Okay, here’s a breakdown of the facts regarding tranexamic acid (TXA) and seizures, along with the limitations of the study, as presented in the text:
Key Points about TXA and Seizures:
* High-dose TXA is linked to seizures: Studies (references 35 & 36) have shown an association between high doses of tranexamic acid and nonischemic clinical seizures in cardiac surgical patients.
* Optimal dose is unknown: The best dose of TXA to minimize seizure risk hasn’t been determined.
* OPTIMAL trial was underpowered: The OPTIMAL trial (reference 21), the only randomized trial comparing different TXA doses, didn’t have enough participants to reliably assess seizure risk. More research is needed.
Limitations of the Study:
* Retrospective Design: The study used a “before-and-after” design with Inverse Probability of Treatment Weighting (IPTW) to reduce bias,but it’s still a retrospective study. This means there’s a possibility of uncontrolled factors influencing the results.
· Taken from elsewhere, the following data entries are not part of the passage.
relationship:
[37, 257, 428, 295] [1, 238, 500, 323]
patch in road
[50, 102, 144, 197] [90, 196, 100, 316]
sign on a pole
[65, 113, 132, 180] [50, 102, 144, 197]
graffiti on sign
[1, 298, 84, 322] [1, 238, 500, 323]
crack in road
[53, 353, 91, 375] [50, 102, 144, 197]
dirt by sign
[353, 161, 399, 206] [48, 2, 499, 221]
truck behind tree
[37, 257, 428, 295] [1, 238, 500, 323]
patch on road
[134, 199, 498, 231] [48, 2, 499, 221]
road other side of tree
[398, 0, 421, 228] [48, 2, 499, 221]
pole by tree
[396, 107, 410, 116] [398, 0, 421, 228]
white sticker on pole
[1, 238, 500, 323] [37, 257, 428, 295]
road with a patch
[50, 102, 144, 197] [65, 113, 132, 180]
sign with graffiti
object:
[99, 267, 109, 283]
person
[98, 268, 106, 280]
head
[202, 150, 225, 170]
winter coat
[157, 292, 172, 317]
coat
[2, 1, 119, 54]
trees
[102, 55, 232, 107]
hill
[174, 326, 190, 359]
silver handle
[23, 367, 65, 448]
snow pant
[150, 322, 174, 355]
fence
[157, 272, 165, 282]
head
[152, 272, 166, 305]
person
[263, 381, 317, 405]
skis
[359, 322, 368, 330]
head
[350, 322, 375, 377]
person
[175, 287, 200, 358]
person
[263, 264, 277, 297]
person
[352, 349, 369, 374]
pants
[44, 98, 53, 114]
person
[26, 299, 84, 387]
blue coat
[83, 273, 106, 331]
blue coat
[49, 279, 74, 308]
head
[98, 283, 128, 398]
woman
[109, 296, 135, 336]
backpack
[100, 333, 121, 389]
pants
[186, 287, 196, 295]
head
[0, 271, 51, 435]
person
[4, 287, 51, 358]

* Temporal Confounding: Even with analysis focused on a short time period before and after TXA implementation, changes in surgical techniques or perioperative care could have affected the outcomes.
* Off-Pump CABG Exclusion: Patients undergoing coronary artery bypass grafting (CABG) using the “off-pump” approach were excluded from the routine TXA policy due to concerns about blood clots. However,current guidelines (2021 North American guidelines) recommend TXA for this group (based on studies by Taghaddomi et al. [37] and Wang et al.).
In essence,the text highlights a potential risk of seizures with TXA,the need for more research to determine the optimal dosage,and acknowledges limitations in the current study that could affect the interpretation of the results.